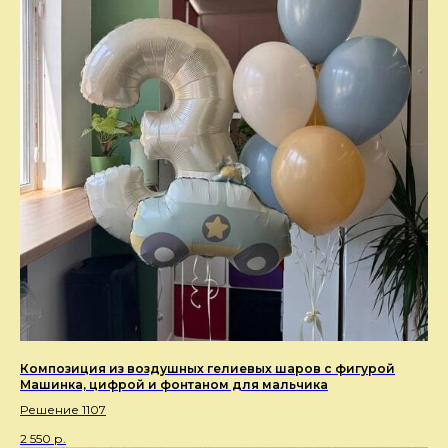
Композиция из воздушных гелиевых шаров с фигурой
Машинка, цифрой и фонтаном для мальчика
Решение 1107
2 550
р.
--
* **WRITTEN TASK**
Quote the preceding listing precisely and completely, omitting its images.

* **WRITTEN REPLY**
Композиция из воздушных гелиевых шаров с фигурой
Машинка, цифрой и фонтаном для мальчика
Решение 1107
2 550
р.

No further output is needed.